### [About this exercise]
Write out each record in full and exactly as given. Skip any pictures.
Segment Start: The input
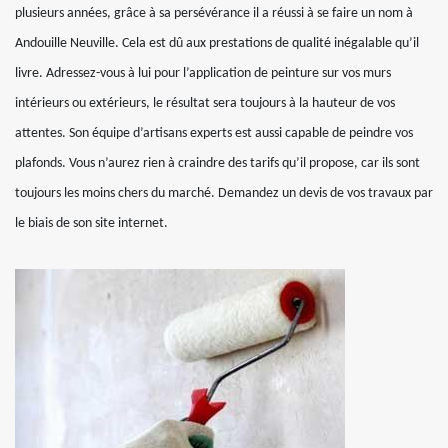
plusieurs années, grâce à sa persévérance il a réussi à se faire un nom à
Andouille Neuville. Cela est dû aux prestations de qualité inégalable qu’il
livre. Adressez-vous à lui pour l’application de peinture sur vos murs
intérieurs ou extérieurs, le résultat sera toujours à la hauteur de vos
attentes. Son équipe d’artisans experts est aussi capable de peindre vos
plafonds. Vous n’aurez rien à craindre des tarifs qu’il propose, car ils sont
toujours les moins chers du marché. Demandez un devis de vos travaux par
le biais de son site internet.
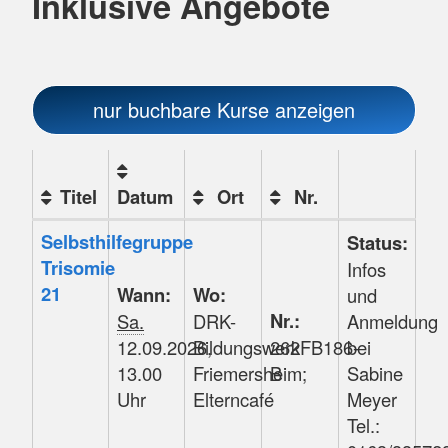
Inklusive Angebote
nur buchbare
Kurse anzeigen
Titel
Datum
Ort
Nr.
Kursstatus
Kursübersicht.
Selbsthilfegruppe
Status:
Tabellenüberschriften
Trisomie
Infos
können
21
Wann:
Wo:
und
sortiert
Nr.:
Sa.
DRK-
Anmeldung
werden.
12.09.2026,
Bildungswerk
262FB186-
bei
13.00
Friemersheim;
B
Sabine
Uhr
Elterncafé
Meyer
Tel.:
Segment End: The input
### [Written reply]
plusieurs années, grâce à sa persévérance il a réussi à se faire un nom à
Andouille Neuville. Cela est dû aux prestations de qualité inégalable qu’il
livre. Adressez-vous à lui pour l’application de peinture sur vos murs
intérieurs ou extérieurs, le résultat sera toujours à la hauteur de vos
attentes. Son équipe d’artisans experts est aussi capable de peindre vos
plafonds. Vous n’aurez rien à craindre des tarifs qu’il propose, car ils sont
toujours les moins chers du marché. Demandez un devis de vos travaux par
le biais de son site internet.
Inklusive Angebote
nur buchbare
Kurse anzeigen
Titel
Datum
Ort
Nr.
Kursstatus
Kursübersicht.
Selbsthilfegruppe
Status:
Tabellenüberschriften
Trisomie
Infos
können
21
Wann:
Wo:
und
sortiert
Nr.:
Sa.
DRK-
Anmeldung
werden.
12.09.2026,
Bildungswerk
262FB186-
bei
13.00
Friemersheim;
B
Sabine
Uhr
Elterncafé
Meyer
Tel.:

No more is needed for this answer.